Key point in Disaster Management meeting: If everyone using water in greater Cape Town, Drakenstein and Stellenbosch sticks to upper limit of 50 litres per person per day, the dams will reach a low of 15%. Day Zero is 13,5%. We can still prevent it by the skin of our teeth.— Helen Zille (@helenzille) January 22, 2018
In a blog written by the Western Cape premier in the Daily Maverick, Zille said: "The crash the city has been trying to avoid now seems inevitable. We are bracing for impact." This comes after water use in Cape Town went up again, which has forced the city to prepare to implement Day Zero.
According to Zille, the city's water use is exceeding 600-million litres per day, and as a result, Day Zero will be implemented on April 21.
- Cape Town's water usage went up again, to over 600-million litres per day, despite major efforts, over six months, to bring it down below 500-million litres.

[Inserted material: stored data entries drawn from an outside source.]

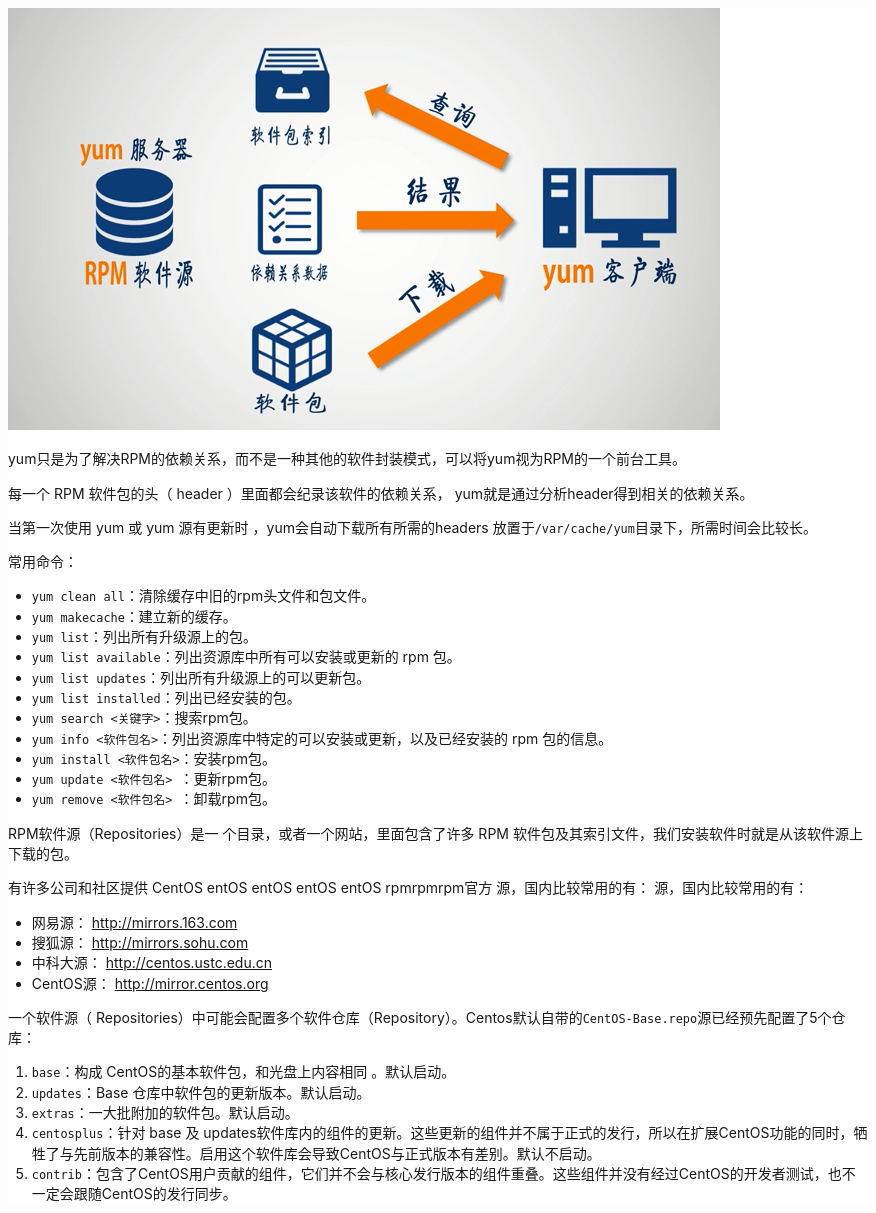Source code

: ![](images/linux常用命令/yum.png)

yum只是为了解决RPM的依赖关系，而不是一种其他的软件封装模式，可以将yum视为RPM的一个前台工具。

每一个 RPM 软件包的头（ header ）里面都会纪录该软件的依赖关系， yum就是通过分析header得到相关的依赖关系。

当第一次使用 yum 或 yum 源有更新时 ，yum会自动下载所有所需的headers 放置于`/var/cache/yum`目录下，所需时间会比较长。

常用命令：

* `yum clean all`：清除缓存中旧的rpm头文件和包文件。
* `yum makecache`：建立新的缓存。
* `yum list`：列出所有升级源上的包。
* `yum list available`：列出资源库中所有可以安装或更新的 rpm 包。
* `yum list updates`：列出所有升级源上的可以更新包。
* `yum list installed`：列出已经安装的包。
* `yum search <关键字>`：搜索rpm包。
* `yum info <软件包名>`：列出资源库中特定的可以安装或更新，以及已经安装的 rpm 包的信息。
* `yum install <软件包名>`：安装rpm包。
* `yum update <软件包名> `：更新rpm包。
* `yum remove <软件包名> `：卸载rpm包。

RPM软件源（Repositories）是一 个目录，或者一个网站，里面包含了许多 RPM 软件包及其索引文件，我们安装软件时就是从该软件源上下载的包。

有许多公司和社区提供 CentOS entOS entOS entOS entOS rpmrpmrpm官方 源，国内比较常用的有： 源，国内比较常用的有：

* 网易源： http://mirrors.163.com
* 搜狐源： http://mirrors.sohu.com
* 中科大源： http://centos.ustc.edu.cn
* CentOS源： http://mirror.centos.org

一个软件源（ Repositories）中可能会配置多个软件仓库（Repository）。Centos默认自带的`CentOS-Base.repo`源已经预先配置了5个仓库：

1. `base`：构成 CentOS的基本软件包，和光盘上内容相同 。默认启动。
2. `updates`：Base 仓库中软件包的更新版本。默认启动。
3. `extras`：一大批附加的软件包。默认启动。
4. `centosplus`：针对 base 及 updates软件库内的组件的更新。这些更新的组件并不属于正式的发行，所以在扩展CentOS功能的同时，牺牲了与先前版本的兼容性。启用这个软件库会导致CentOS与正式版本有差别。默认不启动。
5. `contrib`：包含了CentOS用户贡献的组件，它们并不会与核心发行版本的组件重叠。这些组件并没有经过CentOS的开发者测试，也不一定会跟随CentOS的发行同步。
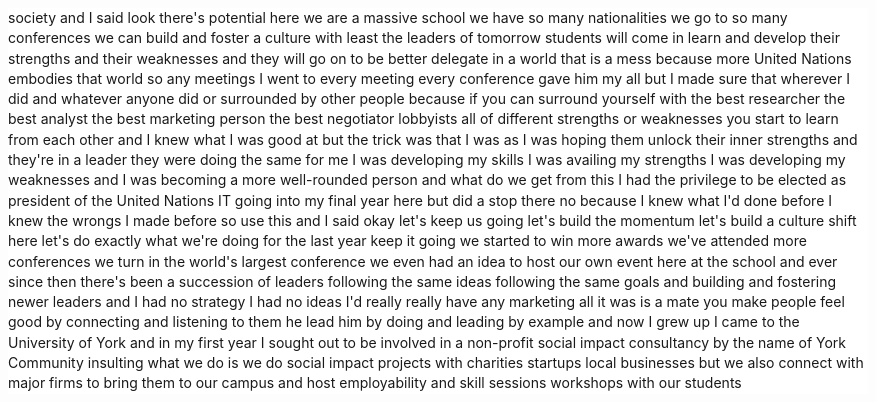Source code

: society and I said look there&#39;s
potential here we are a massive school
we have so many nationalities we go to
so many conferences we can build and
foster a culture with least the leaders
of tomorrow students will come in learn
and develop their strengths and their
weaknesses and they will go on to be
better delegate in a world that is a
mess because more United Nations
embodies that world so any meetings I
went to every meeting every conference
gave him my all but I made sure that
wherever I did and whatever anyone did
or surrounded by other people because if
you can surround yourself with the best
researcher the best analyst the best
marketing person the best negotiator
lobbyists all of different strengths or
weaknesses you start to learn from each
other
and I knew what I was good at but the
trick was that I was as I was hoping
them unlock their inner strengths and
they&#39;re in a leader they were doing the
same for me I was developing my skills I
was availing my strengths I was
developing my weaknesses and I was
becoming a more well-rounded person
and what do we get from this I had the
privilege to be elected as president of
the United Nations IT going into my
final year here
but did a stop there no because I knew
what I&#39;d done before I knew the wrongs I
made before so use this and I said okay
let&#39;s keep us going let&#39;s build the
momentum let&#39;s build a culture shift
here let&#39;s do exactly what we&#39;re doing
for the last year keep it going we
started to win more awards we&#39;ve
attended more conferences we turn in the
world&#39;s largest conference we even had
an idea to host our own event here at
the school and ever since then there&#39;s
been a succession of leaders following
the same ideas following the same goals
and building and fostering newer leaders
and I had no strategy I had no ideas I&#39;d
really really have any marketing all it
was is a mate you make people feel good
by connecting and listening to them he
lead him by doing and leading by example
and now I grew up I came to the
University of York and in my first year
I sought out to be involved in a
non-profit social impact consultancy by
the name of York Community insulting
what we do is we do social impact
projects with charities startups local
businesses but we also connect with
major firms to bring them to our campus
and host employability and skill
sessions workshops with our students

- The SA Weather Service informed us that as far as forecasting goes, we are flying blind. Last year the forecast of a wet winter proved to be widely off the mark. On Friday, the SA Weather service told us bluntly: we cannot predict whether or when rain will come. Previous forecasting models have proved useless in the era of climate change.
- Day Zero – when the taps in suburbia are switched off – has moved from the realm of possibility to probability. There is no way in which water augmentation schemes will compensate for our ongoing failure to curb demand sufficiently in the short term.
"As we begin the countdown to Day Zero, the ground has shifted. While we must still do everything possible to prevent this ghastly eventuality (and we still can if everybody abides by the new water restrictions of 50 litres per person per day), my focus has shifted to overseeing plans for the day the taps run dry – and the weeks that follow."
Water from Monday hair wash ready to go into the toilet cistern. No-one in Cape Town should be using fresh water to flush. Turn off the cistern tap. Fill it with grey water and flush as little as possible. pic.twitter.com/Sc90LLqnKs— Helen Zille (@helenzille) January 22, 2018
"The province has a mandate to manage provincial disasters. The question that dominates my waking hours now is: when Day Zero arrives, how do we make water accessible and prevent anarchy? And if there is any chance of still preventing it, what is it we can do?"
After Day Zero, the only water delivered through taps will be in informal settlements (where water is already fetched in buckets from standpipes) and certain business districts – the boundaries of which are currently being demarcated.
Zille feels that Day Zero can still be avoided if "by the skin of our teeth, if every consumer cuts water usage down to a maximum of 50 litres per day." She added a diagram to illustrate how to do this:
"If everything goes according to schedule, augmentation schemes will, by the end of April, produce between 120-million to 150-million litres per day – either from groundwater extraction or from small-scale desalination."